Request: Bloom Filter for ssdeep #21

rjzak · 2019-07-16T14:28:58Z

For times when processing several files for similarity, it would be helpful to have a bloom filter, but for SSDeep. Something where the algorithm could answer "have I seen a file like this before", but without having to store and check every single prior ssdeep hash.

a4lg · 2019-07-17T01:06:41Z

Hi, thanks for your feedback!

I am interested in bloom filter-like feature for ssdeep hashes in general but not quite interested in implementing it in the ssdeep software (due to various demands that depend on the scale).

To my mind, it seems that...

Implementing helper functions to libfuzzy library for better indexing and
Documenting some of ssdeep internals

is reasonable.

I, as a huge ssdeep fan, once made a ssdeep-compatible library ffuzzypp and parallel clustering tool fast-ssdeep-clus (now open sourced as https://github.com/a4lg/fast-ssdeep-clus) before I become a ssdeep maintainer. This is fairly simple (does not use any bloom filters) but can make full cluster list from 30M raw ssdeep hashes in only a few days (on a 2x10-core server) and adding some hashes to the cluster list would not take that time.

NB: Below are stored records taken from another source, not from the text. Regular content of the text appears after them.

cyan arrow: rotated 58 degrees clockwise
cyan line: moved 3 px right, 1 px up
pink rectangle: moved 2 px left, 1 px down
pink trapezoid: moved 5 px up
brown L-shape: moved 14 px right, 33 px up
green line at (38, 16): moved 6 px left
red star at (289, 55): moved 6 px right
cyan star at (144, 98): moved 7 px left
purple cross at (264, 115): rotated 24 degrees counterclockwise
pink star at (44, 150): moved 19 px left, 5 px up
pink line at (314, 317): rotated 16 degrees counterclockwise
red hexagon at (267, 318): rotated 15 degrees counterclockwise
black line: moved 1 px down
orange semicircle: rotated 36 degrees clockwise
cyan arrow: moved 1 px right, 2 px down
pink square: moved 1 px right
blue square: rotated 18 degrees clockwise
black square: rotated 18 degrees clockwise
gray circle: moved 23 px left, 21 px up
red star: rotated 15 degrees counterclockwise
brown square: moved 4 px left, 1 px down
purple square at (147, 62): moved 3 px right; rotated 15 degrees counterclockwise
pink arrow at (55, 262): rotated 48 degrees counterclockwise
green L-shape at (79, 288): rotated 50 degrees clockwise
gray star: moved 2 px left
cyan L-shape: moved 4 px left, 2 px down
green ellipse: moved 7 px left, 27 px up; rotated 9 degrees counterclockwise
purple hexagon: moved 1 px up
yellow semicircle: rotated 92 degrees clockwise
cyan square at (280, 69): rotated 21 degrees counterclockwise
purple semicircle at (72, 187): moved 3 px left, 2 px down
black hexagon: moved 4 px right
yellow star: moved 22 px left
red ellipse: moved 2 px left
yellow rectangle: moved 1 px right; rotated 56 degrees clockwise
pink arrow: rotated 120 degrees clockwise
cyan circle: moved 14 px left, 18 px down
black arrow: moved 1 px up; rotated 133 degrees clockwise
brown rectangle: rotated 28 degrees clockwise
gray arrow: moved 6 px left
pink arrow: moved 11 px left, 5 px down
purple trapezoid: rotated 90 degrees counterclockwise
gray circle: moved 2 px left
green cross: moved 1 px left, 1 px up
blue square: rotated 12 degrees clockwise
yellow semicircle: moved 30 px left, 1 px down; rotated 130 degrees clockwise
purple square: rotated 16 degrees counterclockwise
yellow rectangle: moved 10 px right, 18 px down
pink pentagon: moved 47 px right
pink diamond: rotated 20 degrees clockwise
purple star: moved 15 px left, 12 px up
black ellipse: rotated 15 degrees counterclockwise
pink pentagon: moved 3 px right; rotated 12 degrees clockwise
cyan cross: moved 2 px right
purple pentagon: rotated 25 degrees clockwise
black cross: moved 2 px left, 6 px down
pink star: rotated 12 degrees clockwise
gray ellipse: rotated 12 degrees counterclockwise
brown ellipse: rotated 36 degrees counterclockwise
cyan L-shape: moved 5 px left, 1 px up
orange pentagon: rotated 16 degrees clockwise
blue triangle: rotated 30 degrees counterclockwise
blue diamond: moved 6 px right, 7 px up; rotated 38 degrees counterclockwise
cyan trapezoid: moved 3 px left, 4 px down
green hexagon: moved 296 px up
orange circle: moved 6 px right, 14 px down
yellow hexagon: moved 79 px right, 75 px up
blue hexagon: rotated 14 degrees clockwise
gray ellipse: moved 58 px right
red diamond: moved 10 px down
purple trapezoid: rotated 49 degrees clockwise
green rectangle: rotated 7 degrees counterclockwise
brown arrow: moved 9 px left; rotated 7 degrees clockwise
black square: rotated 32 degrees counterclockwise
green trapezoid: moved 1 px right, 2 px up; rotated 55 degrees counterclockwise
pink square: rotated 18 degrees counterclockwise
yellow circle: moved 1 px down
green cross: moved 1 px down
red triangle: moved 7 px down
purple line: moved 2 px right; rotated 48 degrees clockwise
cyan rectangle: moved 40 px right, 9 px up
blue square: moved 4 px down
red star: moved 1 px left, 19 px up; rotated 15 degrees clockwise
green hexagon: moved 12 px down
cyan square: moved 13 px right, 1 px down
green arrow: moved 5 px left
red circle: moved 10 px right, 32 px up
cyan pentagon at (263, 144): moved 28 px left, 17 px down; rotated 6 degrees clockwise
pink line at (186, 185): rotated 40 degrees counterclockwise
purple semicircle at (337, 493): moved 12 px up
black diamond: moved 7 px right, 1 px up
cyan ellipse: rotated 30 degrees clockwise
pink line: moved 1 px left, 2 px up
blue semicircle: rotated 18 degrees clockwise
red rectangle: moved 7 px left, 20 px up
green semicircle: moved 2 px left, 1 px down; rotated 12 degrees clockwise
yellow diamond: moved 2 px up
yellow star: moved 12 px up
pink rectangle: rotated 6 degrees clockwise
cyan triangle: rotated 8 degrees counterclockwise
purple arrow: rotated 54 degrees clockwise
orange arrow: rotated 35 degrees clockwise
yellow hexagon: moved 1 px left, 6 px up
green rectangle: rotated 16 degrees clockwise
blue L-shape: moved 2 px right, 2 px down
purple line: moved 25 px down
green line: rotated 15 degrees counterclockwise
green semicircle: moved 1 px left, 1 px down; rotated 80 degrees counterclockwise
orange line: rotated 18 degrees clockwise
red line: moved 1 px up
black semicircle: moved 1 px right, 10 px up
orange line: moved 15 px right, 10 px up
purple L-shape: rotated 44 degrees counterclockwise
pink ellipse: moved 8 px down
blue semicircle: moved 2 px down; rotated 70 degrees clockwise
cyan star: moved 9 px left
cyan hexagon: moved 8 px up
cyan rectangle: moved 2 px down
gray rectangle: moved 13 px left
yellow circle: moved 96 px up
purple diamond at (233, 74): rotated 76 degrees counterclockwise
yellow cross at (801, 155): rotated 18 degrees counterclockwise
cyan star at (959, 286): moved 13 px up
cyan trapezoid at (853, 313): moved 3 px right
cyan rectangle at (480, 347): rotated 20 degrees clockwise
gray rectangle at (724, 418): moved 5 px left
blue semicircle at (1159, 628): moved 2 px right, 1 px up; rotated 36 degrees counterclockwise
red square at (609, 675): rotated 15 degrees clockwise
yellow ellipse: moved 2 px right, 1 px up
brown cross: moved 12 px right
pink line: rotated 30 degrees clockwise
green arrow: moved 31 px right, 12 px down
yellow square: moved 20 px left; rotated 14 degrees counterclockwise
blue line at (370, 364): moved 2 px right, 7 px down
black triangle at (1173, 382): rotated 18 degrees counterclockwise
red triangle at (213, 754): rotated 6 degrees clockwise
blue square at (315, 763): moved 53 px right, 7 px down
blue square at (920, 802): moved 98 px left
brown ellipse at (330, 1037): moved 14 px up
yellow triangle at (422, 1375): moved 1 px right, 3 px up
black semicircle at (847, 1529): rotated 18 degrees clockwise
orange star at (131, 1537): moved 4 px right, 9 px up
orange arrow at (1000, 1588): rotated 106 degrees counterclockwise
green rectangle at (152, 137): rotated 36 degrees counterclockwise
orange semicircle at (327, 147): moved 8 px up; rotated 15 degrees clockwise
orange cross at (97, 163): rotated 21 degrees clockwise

So, I think making features to help advanced users make indexing efficient is reasonable (and plausible).
Could you let me know your thoughts about this option?

rjzak · 2019-07-17T19:54:26Z

I was thinking of a solution which wouldn't necessarily use bloom filters, but would replicate some of their functionality. Basically, having a low memory algorithm which could indicate with some degree of error if the provided ssdeep hash was similar to anything it's seen before, but without having to store all the prior examples to make this determination. To me, it seems such a solution would be able to process the 30M examples quicker than a few days (just a guess). The proposed clustering idea seems to still require storing all the previously observed hashes, and doesn't fit my use case. I'm also working with malware, but would like to de-duplicate the collection without having a runtime of O(N^N).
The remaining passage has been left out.